Saturday, May 9, 2009

Watching The Watchmen


Pam and I were having a conversation about how we didn't care about big movies anymore. I say its because we were burned one two many times. We enjoyed the Bournes, but felt unfulfilled after a Mission Impossible sequel. Neither of us could get excited about the new Star Trek. There are exceptions to this rule. Pam is looking forward to the new Terminator product.

Somehow our discussion of big movies evolved into plans to go to the Academy Theater on 78th and Stark to go see Watchmen. It is a neighborhood of autoshops, places where you can get a Patty Melt and a Bloody Mary like Thatchers, and couple of pizza joints. The Academy is proof that you an old auditorium can be pleasantly reconstituted and plexed. They serve their wine in a glass and have daycare. I think admission is three bucks for flicks soon on their way to DVD. (Idea for a poem -- movies leaving theaters for cable/DVD/Netflix/Basic Cable/LifeTime and AMC/DVD cutout racks at Hollywood and Blockbuster could be compared to cute farm animals going to the feed lot and then to slaughterhouse, grocery store and then to your plate.

I wasn't really aware of the whole Watchmen phenomena until some of my students were reading it and I saw several Watchman hoddies among the laptop gaming clique. Librarian Z filled me in a little bit. Pam then read the comic, which looked like too big a project before seeing the movie, but I was struck by some impressions she shared about it along with some other comments I saw and read at a glance. Movie comics are pretty sketchy, but then I realized that I was basing my impression on Dark Knight and The Spirit. So actually my issue is probably with Frank Miller, who I liked best when he interviewed Will Eisner (then made hash out of Eisner's great contribution to pop culture and American comics, The Spirit.

The Watchmen was an intriguing and engaging movie experience for me for a number of reasons. Mainly because seeing it was a new world complete, and I entered it with no expectations. The speculative world of what 85 would be like if Nixon was to run for five terms also was very cool with dead on pop culture references with kind of look alike imitators for everyone from McLaughlin Group panels to Annie Leibovitz at a photo shoot, to Nixon and Kissinger jowling about Nuclear War.

Then there are the superheroes with baggage and disconnects, just like real folk. The actors were almost entirely unknowns to a a good part of the planet and that added to the buy in for this wild tale which covered everything from nuclear war to being true to yourself for nearly three hours.
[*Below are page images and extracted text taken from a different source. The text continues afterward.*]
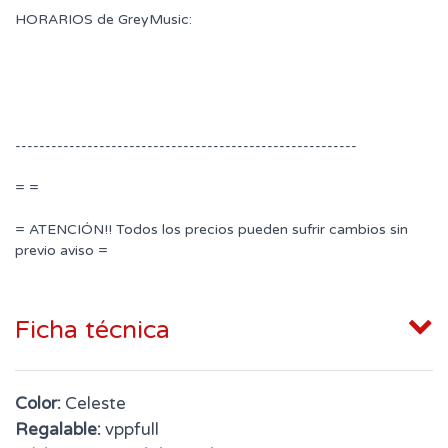
HORARIOS de GreyMusic:
---------------------------------------------------------
= =
= ATENCIÓN!! Todos los precios pueden sufrir cambios sin
previo aviso =
Ficha técnica
Color:
Celeste
Regalable:
vppfull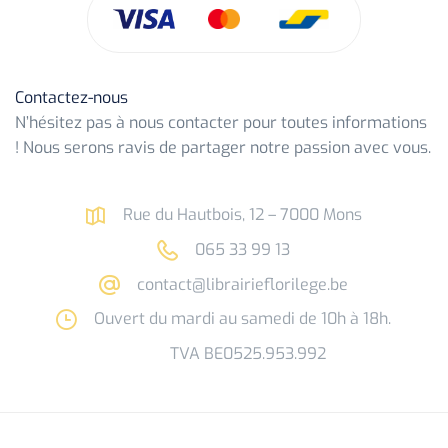
Contactez-nous
N’hésitez pas à nous contacter pour toutes informations
! Nous serons ravis de partager notre passion avec vous.
Rue du Hautbois, 12 – 7000 Mons
065 33 99 13
contact@librairieflorilege.be
Ouvert du mardi au samedi de 10h à 18h.
TVA BE0525.953.992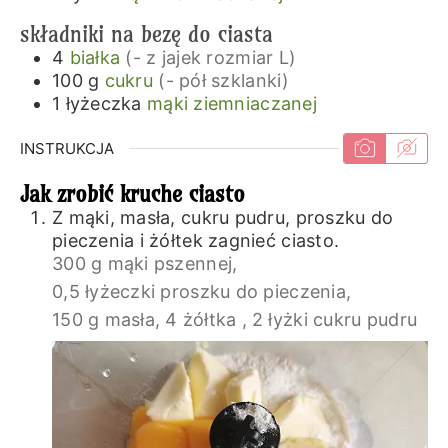
składniki na bezę do ciasta
4
białka
(- z jajek rozmiar L)
100
g
cukru
(- pół szklanki)
1
łyżeczka
mąki ziemniaczanej
INSTRUKCJA
Jak zrobić kruche ciasto
Z mąki, masła, cukru pudru, proszku do
pieczenia i żółtek zagnieć ciasto.
300 g mąki pszennej,
0,5 łyżeczki proszku do pieczenia,
150 g masła,
4 żółtka ,
2 łyżki cukru pudru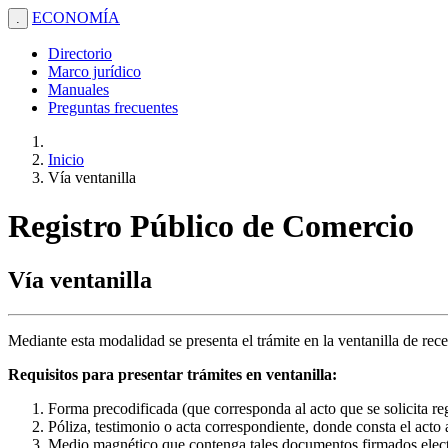
ECONOMÍA
.
Directorio
Marco jurídico
Manuales
Preguntas frecuentes
Inicio
Vía ventanilla
Registro Público de Comercio
Vía ventanilla
Mediante esta modalidad se presenta el trámite en la ventanilla de rec
Requisitos para presentar trámites en ventanilla:
Forma precodificada (que corresponda al acto que se solicita reg
Póliza, testimonio o acta correspondiente, donde consta el acto a
Medio magnético que contenga tales documentos firmados electr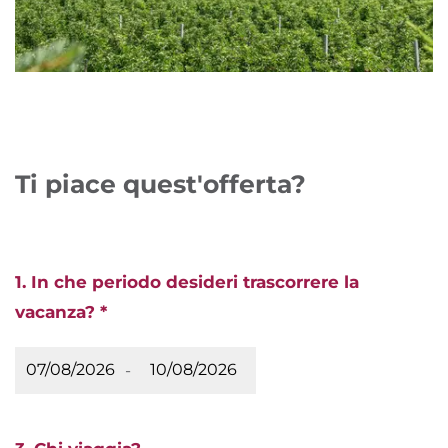
Ti piace quest'offerta?
1. In che periodo desideri trascorrere la
vacanza? *
-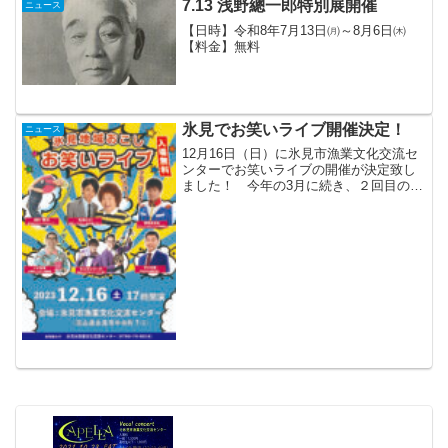
7.13 浅野總一郎特別展開催
ニュース
【日時】令和8年7月13日㈪～8月6日㈭
【料金】無料
氷見でお笑いライブ開催決定！
ニュース
12月16日（日）に氷見市漁業文化交流セ
ンターでお笑いライブの開催が決定致し
ました！ 今年の3月に続き、２回目の開
催となります。 な な なん
と・・・ 入場無料で
す！！！ 氷見住みます芸人の吉田
サラダさんのコンビ、【ものい...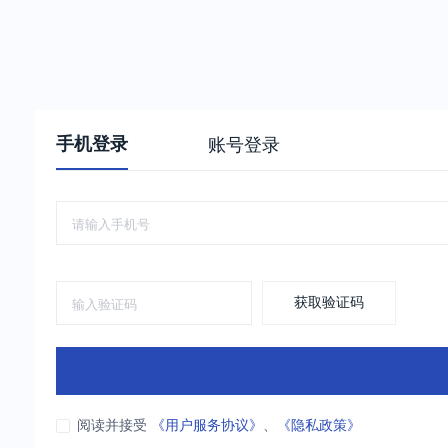
手机登录
账号登录
获取验证码
阅读并接受
《用户服务协议》
、
《隐私政策》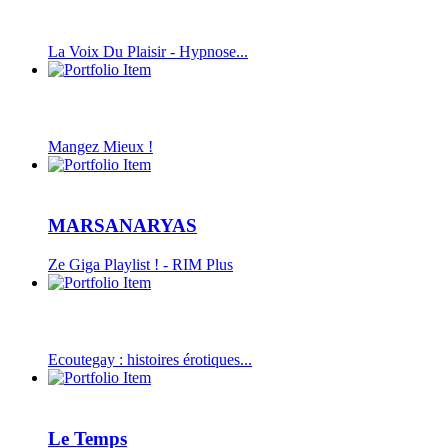
La Voix Du Plaisir - Hypnose...
Mangez Mieux !
MARSANARYAS
Ze Giga Playlist ! - RIM Plus
Ecoutegay : histoires érotiques...
Le Temps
The look of the film and the consistency of really cool special effects helped it out as well. There is a kind of nerdly joy in this movie, that I haven't really seen realized in a similar way since I first saw the first Matrix movie. Look forward to checking out the comic next, but I doubt you'll see me at Wolverine ever or Star Trek maybe until it shows up at the Academy with the feed lot trucks parked out back.